Even some White House officials were reportedly baffled and bothered by that, both retrospectively and in real time. They privately marveled at the denialism of it all.
But then the reality-show president has long been determined to live outside reality and was seemingly convinced that he could. I was half convinced myself. He jettisoned truth without consequences. He sailed above the laws of cause and effect when it came to paying taxes, paying off Stormy Daniels, strong-arming the president of Ukraine, playing footsie with the president of Russia and so much more.
But reality is reality. Truth is truth. Science is science, and it alerted all of us — including the president — to the danger of the coronavirus, how it spreads and what we can and should do to protect ourselves and others. There’s no getting around those facts.
There’s also no getting around the centrality of the coronavirus to this presidency and this election. Trump had tried assiduously to push it to the margins, but it was never going to stay there. Now it’s inside him.
It is time, at long last, to learn. To be more conscious and conscientious. To be more considerate. Apparently no one in Trump’s circle reached out, before the news became public, to tell the Biden camp about the president’s positive coronavirus test, even though Biden had shared a debate stage with the president for more than 90 minutes. No one directly informed Nancy Pelosi, the speaker of the House. This is also the state of America. And it’s not right.

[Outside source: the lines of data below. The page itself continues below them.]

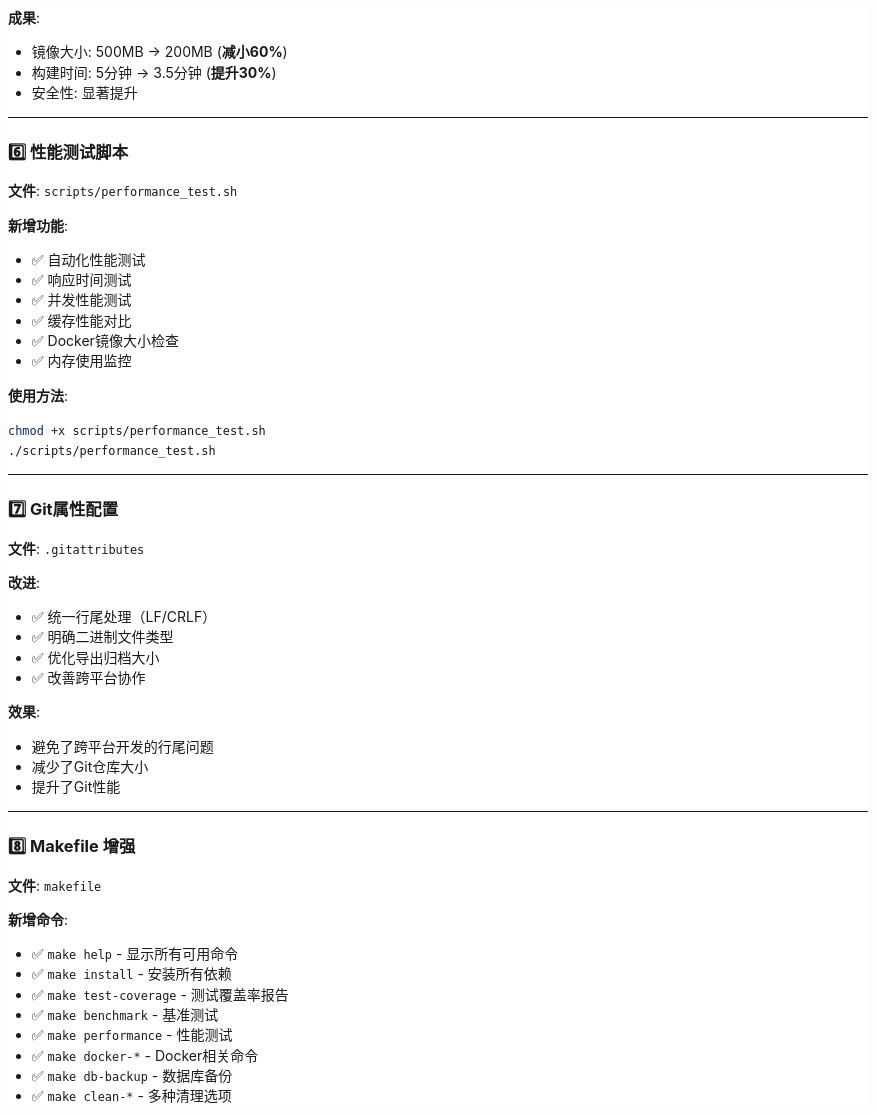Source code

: **成果**:
- 镜像大小: 500MB → 200MB (**减小60%**)
- 构建时间: 5分钟 → 3.5分钟 (**提升30%**)
- 安全性: 显著提升

---

### 6️⃣ 性能测试脚本
**文件**: `scripts/performance_test.sh`

**新增功能**:
- ✅ 自动化性能测试
- ✅ 响应时间测试
- ✅ 并发性能测试
- ✅ 缓存性能对比
- ✅ Docker镜像大小检查
- ✅ 内存使用监控

**使用方法**:
```bash
chmod +x scripts/performance_test.sh
./scripts/performance_test.sh
```

---

### 7️⃣ Git属性配置
**文件**: `.gitattributes`

**改进**:
- ✅ 统一行尾处理（LF/CRLF）
- ✅ 明确二进制文件类型
- ✅ 优化导出归档大小
- ✅ 改善跨平台协作

**效果**:
- 避免了跨平台开发的行尾问题
- 减少了Git仓库大小
- 提升了Git性能

---

### 8️⃣ Makefile 增强
**文件**: `makefile`

**新增命令**:
- ✅ `make help` - 显示所有可用命令
- ✅ `make install` - 安装所有依赖
- ✅ `make test-coverage` - 测试覆盖率报告
- ✅ `make benchmark` - 基准测试
- ✅ `make performance` - 性能测试
- ✅ `make docker-*` - Docker相关命令
- ✅ `make db-backup` - 数据库备份
- ✅ `make clean-*` - 多种清理选项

We can’t erase the mistakes made since the coronavirus dawned, but we can correct them going forward. The way to treat Trump’s diagnosis is as a turning point and a new start. This is when we woke up.
The presidency and the president are always national mirrors, in many different ways at once, and that’s another moral. Trump has shown America its resentments. He has modeled its rage. Now he personifies its recklessness.
Late Friday, administration officials were still deliberating how and when he might address Americans about his condition, a decision no doubt contingent on his condition. He was taken to Walter Reed National Military Medical Center for tests. People close to him told reporters that he had a low-grade fever, nasal congestion and a cough.
When he does talk about what he’s going through, I hope he reflects on what the entire country has been through, and on what lies ahead. I hope he does it in a civic-minded way, recognizing that his own struggle is part of a much larger picture.
Because I don’t want us to be cynical, no matter how much cause we’ve been given. I want us to be better.